MLB finally supports women’s softball: it’s about time

Major League Baseball made an important declaration – if late – in 1947 when the Brooklyn Dodgers promoted Jackie Robinson.

Everyone has the chance to play.

The MLB partnership has recently announced with the Naiscent Athletes Unlimited Softball League is not a female rehearsal of the Lib of modern racial integration of Robinson. An initiative for professional softball does not create a path for the first MLB female ball player. Not literally tomorrow, anyway.

But Jackie’s message – that everyone should have the chance to play – sounds strong again with the arrival of Ausl. And it is because the league is supported by MLB.

MLB shares not only its richness, infrastructure and gravity to support professional female softball, but the former leader of the Kim NG League is the first commissioner of the AUSL. She broke the barriers herself as the first woman to become the MLB director general, with the Marlins of Miami.

If women’s softball will work in the functioning of other professional leagues, this is the beginning of how it will happen.

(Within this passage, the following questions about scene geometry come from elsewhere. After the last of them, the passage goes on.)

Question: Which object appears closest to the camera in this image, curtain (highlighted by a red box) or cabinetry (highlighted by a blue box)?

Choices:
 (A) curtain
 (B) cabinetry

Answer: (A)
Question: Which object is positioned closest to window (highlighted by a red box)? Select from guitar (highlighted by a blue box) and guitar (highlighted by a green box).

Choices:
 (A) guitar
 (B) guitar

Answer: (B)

The most famous historical example of professional ball players comes from another company supported by MLB – or at least one of its owners. The owner of the Cubs of Chicago, Philip K. Wrigley, founded the Professional Baseball League of the All-American girls, who played from 1943 to 1954. Many fans have heard of it, if for no other reason than Penny Marshall’s film with Tom Hanks, Geena Davis and Madonna: “A League Clean”.

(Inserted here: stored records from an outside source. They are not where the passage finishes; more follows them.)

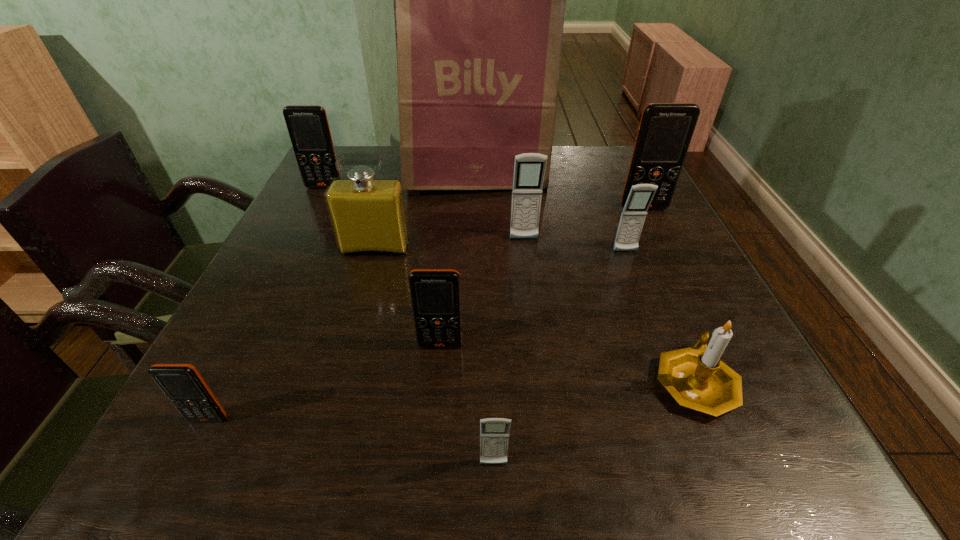
Find the location of a particular element. Image resolution: width=960 pixels, height=540 pixels. the tallest object is located at coordinates (479, 0).

Where is `the third farthest object`? This screenshot has height=540, width=960. the third farthest object is located at coordinates 665,131.

Identify the location of the second tallest object. (665, 131).

Image resolution: width=960 pixels, height=540 pixels. In order to click on perfume in this screenshot , I will do `click(368, 215)`.

Identify the location of the third farthest cellular telephone. (529, 169).

Where is `the second gray cellular telephone from left to right`? This screenshot has height=540, width=960. the second gray cellular telephone from left to right is located at coordinates (529, 169).

Image resolution: width=960 pixels, height=540 pixels. I want to click on the farthest cellular telephone, so click(x=308, y=127).

The height and width of the screenshot is (540, 960). I want to click on the farthest orange cellular telephone, so click(x=308, y=127).

Find the location of a particular element. This screenshot has height=540, width=960. the second smallest gray cellular telephone is located at coordinates (632, 219).

This screenshot has width=960, height=540. Identify the location of the second cellular telephone from right to left. (632, 219).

Wrigley may have considered women players of professional bullets as a gadget and as a chance to earn money for the MLB until soldiers returned from the Second World War. This is why he had no more stay. The example given by the women who played will last. But the film was released in 1992, and it document a league which folded almost 40 years ago. It has been so long since it was real that the events of “a league for their own” could just as easily be a work of total fiction.

The company has changed in the past 70 years. We are no longer stupidly worried that individuals break femininity because of sport. Legions of girls play the little league and high school, and softball has been a huge success in university athletics for decades – and that is growing. But only a few amateur players have ever obtained a crack to play professionally. The opportunities were ephemeral and the leagues were limited.

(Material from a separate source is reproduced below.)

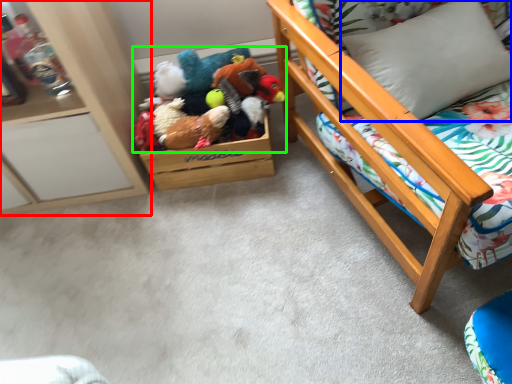
Question: Estimate the real-world distances between objects in this image. Which object is farther from furniture (highlighted by a red box), pillow (highlighted by a blue box) or toy (highlighted by a green box)?

Choices:
 (A) pillow
 (B) toy

Answer: (A)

MLB’s involvement is nothing sure.

Professional Softball Fastpitch leagues have existed in one form or another since 1997, but none has been supported by full faith and the credit of an existing major league.

What will we miss without an MLB partnership with professional softball? The other day, Tennessee’s softball AS Karlyn Pickens, launched a 79.4 MPH throw in the NCAA tournament. When you take into account that a softball rubber is 43 feet from the marble instead of 60 feet, 6 inches as in baseball, it would be like trying to hit a land launched 111.71 MPH.

No, this does not mean that Detroit Tigers should try Pickens tomorrow, and that’s not what the Ausl is used for. But it would be a sin if Pickens had no place to play as a pro, like the best qualified collegial baseball launchers when they finished with school.

It goes without saying that the fastest and the best path to women with a lasting place to play softball professionally comes from MLB lending its weight.

The WNBA, which also started in 1997, would not have done so far and has been healthy without the support of the NBA. But whoever has good faith can see that it goes beyond that. All the owners of the NBA who were ready to invest there 20 years ago could never see a huge return to their net profit. But this is not the only way that an investment can bear fruit.